Before we start playing with signals, it's important to take a look at the unit circle.

The unit circle is key to understanding and feeling comfortable with the creation and manipulation of signals. In the unit circle, real as well as imaginary numbers can be explored (relevant for the Fourier Transform), and signals can go infinitely long: going around and around.

For fabulous visuals and insights, check out this video by 3 Blue 1 Brown.

Hint for the completion of the first challenge in this tutorial: be aware of pi and its role in the unit circle.

  • pi/2 corresponds to 90 degrees, or a quarter of a circle
    • If the whole circle represents one second, this would be a quarter of a second
  • pi corresponds to 180 degrees or half of the circle
    • or half a second. You get the gist.
  • 3pi/2 corresponds to 270 degrees or three-quarters of a circle
  • 2pi corresponds to 360 degrees or a full circle.

We will come back to this unit circle in a moment; for now just familiarize yourself with it if you aren't already.

Unit Circle

title

Sampling Rate

Digital signals are composed of a series of measurements called samples. The sound pressure in the air is measured in time, and the number of measurements per seconds corresponds to a signal's sampling rate.
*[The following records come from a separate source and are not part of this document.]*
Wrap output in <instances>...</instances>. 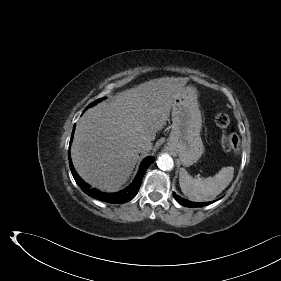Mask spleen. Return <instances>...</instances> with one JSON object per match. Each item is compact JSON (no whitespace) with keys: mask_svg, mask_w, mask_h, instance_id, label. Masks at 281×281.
Segmentation results:
<instances>
[{"mask_svg":"<svg viewBox=\"0 0 281 281\" xmlns=\"http://www.w3.org/2000/svg\"><path fill=\"white\" fill-rule=\"evenodd\" d=\"M234 168L223 167L215 176L207 178H193L181 168L179 184L181 191L195 202L211 201L218 196L232 181Z\"/></svg>","mask_w":281,"mask_h":281,"instance_id":"obj_1","label":"spleen"}]
</instances>
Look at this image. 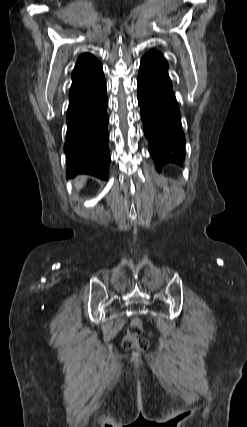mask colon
I'll return each mask as SVG.
<instances>
[{
  "instance_id": "5ec220e1",
  "label": "colon",
  "mask_w": 247,
  "mask_h": 427,
  "mask_svg": "<svg viewBox=\"0 0 247 427\" xmlns=\"http://www.w3.org/2000/svg\"><path fill=\"white\" fill-rule=\"evenodd\" d=\"M143 327L140 320H134L128 328V332L122 341V345L126 349L137 348L146 350L148 348V341L140 338Z\"/></svg>"
}]
</instances>
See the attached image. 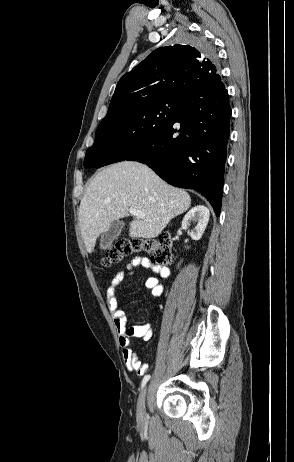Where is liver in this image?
Here are the masks:
<instances>
[{"label":"liver","instance_id":"obj_1","mask_svg":"<svg viewBox=\"0 0 294 462\" xmlns=\"http://www.w3.org/2000/svg\"><path fill=\"white\" fill-rule=\"evenodd\" d=\"M191 205L190 195L163 181L148 166L123 161L108 166L92 179L79 208L81 234L88 253L98 236L115 220L136 208L145 214L130 222L132 238L157 237L176 216Z\"/></svg>","mask_w":294,"mask_h":462}]
</instances>
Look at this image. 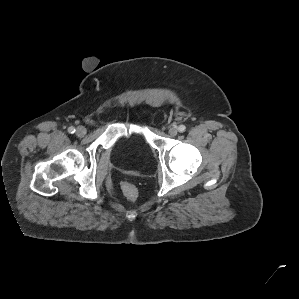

This means that if a signal has a sampling rate of 8000, a total of 8,000 samples are recorded every second. At the end of this tutorial, you will have the opportunity to explore the relationship of frequencies within a signal and the sampling rate of that signal. The Nyquist theorem says that the sampling rate should be at least twice as high as the highest frequency (later we'll visualize signals post Fourier Transform, which should help you to understand why). Therefore, if we use a sampling rate of 8000, we should know that no frequencies higher than 4000 exist in our signal.

Let's build a function!

With the unit circle in mind, finish the function create_signal() by defining the variable full_circle below.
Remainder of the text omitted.